§ **What to do**:
Write the records out again, exactly.

§ **Exercise data**:
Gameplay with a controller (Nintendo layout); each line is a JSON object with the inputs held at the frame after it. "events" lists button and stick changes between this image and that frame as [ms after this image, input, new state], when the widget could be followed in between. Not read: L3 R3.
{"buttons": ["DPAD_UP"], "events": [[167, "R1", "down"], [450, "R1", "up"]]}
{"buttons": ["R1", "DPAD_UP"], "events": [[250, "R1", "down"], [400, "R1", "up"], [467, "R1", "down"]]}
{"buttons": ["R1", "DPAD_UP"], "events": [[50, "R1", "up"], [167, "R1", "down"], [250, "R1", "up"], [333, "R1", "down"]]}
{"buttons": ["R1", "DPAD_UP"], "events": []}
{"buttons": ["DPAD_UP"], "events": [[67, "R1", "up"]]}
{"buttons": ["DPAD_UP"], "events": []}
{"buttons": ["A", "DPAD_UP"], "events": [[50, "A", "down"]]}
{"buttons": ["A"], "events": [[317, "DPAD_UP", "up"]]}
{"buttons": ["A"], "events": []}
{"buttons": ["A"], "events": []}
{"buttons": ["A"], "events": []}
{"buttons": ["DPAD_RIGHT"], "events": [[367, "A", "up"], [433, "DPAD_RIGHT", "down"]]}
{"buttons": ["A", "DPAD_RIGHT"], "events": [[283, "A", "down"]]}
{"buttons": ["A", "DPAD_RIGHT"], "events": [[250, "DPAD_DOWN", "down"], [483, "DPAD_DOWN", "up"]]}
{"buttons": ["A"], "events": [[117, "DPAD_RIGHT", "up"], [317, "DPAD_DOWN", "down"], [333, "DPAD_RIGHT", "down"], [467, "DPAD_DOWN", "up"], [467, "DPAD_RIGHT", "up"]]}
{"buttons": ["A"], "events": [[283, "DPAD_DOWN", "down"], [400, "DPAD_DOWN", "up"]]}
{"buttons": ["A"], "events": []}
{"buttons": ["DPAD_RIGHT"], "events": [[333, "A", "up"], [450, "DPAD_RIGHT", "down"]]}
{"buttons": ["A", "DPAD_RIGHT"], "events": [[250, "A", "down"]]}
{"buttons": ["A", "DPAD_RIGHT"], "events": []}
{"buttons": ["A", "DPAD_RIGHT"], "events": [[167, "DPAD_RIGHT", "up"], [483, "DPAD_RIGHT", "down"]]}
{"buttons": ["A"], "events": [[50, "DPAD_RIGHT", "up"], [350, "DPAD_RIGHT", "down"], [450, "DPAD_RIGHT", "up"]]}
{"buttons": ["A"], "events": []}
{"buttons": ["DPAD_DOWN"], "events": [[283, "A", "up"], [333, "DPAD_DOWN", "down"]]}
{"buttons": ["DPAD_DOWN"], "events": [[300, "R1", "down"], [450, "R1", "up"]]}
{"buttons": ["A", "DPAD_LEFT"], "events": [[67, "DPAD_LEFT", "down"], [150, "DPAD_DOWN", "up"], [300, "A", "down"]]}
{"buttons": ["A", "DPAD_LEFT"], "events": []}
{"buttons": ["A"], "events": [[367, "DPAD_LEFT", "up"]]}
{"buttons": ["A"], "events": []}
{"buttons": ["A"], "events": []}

§ **Response to the exercise**:
Gameplay with a controller (Nintendo layout); each line is a JSON object with the inputs held at the frame after it. "events" lists button and stick changes between this image and that frame as [ms after this image, input, new state], when the widget could be followed in between. Not read: L3 R3.
{"buttons": ["DPAD_UP"], "events": [[167, "R1", "down"], [450, "R1", "up"]]}
{"buttons": ["R1", "DPAD_UP"], "events": [[250, "R1", "down"], [400, "R1", "up"], [467, "R1", "down"]]}
{"buttons": ["R1", "DPAD_UP"], "events": [[50, "R1", "up"], [167, "R1", "down"], [250, "R1", "up"], [333, "R1", "down"]]}
{"buttons": ["R1", "DPAD_UP"], "events": []}
{"buttons": ["DPAD_UP"], "events": [[67, "R1", "up"]]}
{"buttons": ["DPAD_UP"], "events": []}
{"buttons": ["A", "DPAD_UP"], "events": [[50, "A", "down"]]}
{"buttons": ["A"], "events": [[317, "DPAD_UP", "up"]]}
{"buttons": ["A"], "events": []}
{"buttons": ["A"], "events": []}
{"buttons": ["A"], "events": []}
{"buttons": ["DPAD_RIGHT"], "events": [[367, "A", "up"], [433, "DPAD_RIGHT", "down"]]}
{"buttons": ["A", "DPAD_RIGHT"], "events": [[283, "A", "down"]]}
{"buttons": ["A", "DPAD_RIGHT"], "events": [[250, "DPAD_DOWN", "down"], [483, "DPAD_DOWN", "up"]]}
{"buttons": ["A"], "events": [[117, "DPAD_RIGHT", "up"], [317, "DPAD_DOWN", "down"], [333, "DPAD_RIGHT", "down"], [467, "DPAD_DOWN", "up"], [467, "DPAD_RIGHT", "up"]]}
{"buttons": ["A"], "events": [[283, "DPAD_DOWN", "down"], [400, "DPAD_DOWN", "up"]]}
{"buttons": ["A"], "events": []}
{"buttons": ["DPAD_RIGHT"], "events": [[333, "A", "up"], [450, "DPAD_RIGHT", "down"]]}
{"buttons": ["A", "DPAD_RIGHT"], "events": [[250, "A", "down"]]}
{"buttons": ["A", "DPAD_RIGHT"], "events": []}
{"buttons": ["A", "DPAD_RIGHT"], "events": [[167, "DPAD_RIGHT", "up"], [483, "DPAD_RIGHT", "down"]]}
{"buttons": ["A"], "events": [[50, "DPAD_RIGHT", "up"], [350, "DPAD_RIGHT", "down"], [450, "DPAD_RIGHT", "up"]]}
{"buttons": ["A"], "events": []}
{"buttons": ["DPAD_DOWN"], "events": [[283, "A", "up"], [333, "DPAD_DOWN", "down"]]}
{"buttons": ["DPAD_DOWN"], "events": [[300, "R1", "down"], [450, "R1", "up"]]}
{"buttons": ["A", "DPAD_LEFT"], "events": [[67, "DPAD_LEFT", "down"], [150, "DPAD_DOWN", "up"], [300, "A", "down"]]}
{"buttons": ["A", "DPAD_LEFT"], "events": []}
{"buttons": ["A"], "events": [[367, "DPAD_LEFT", "up"]]}
{"buttons": ["A"], "events": []}
{"buttons": ["A"], "events": []}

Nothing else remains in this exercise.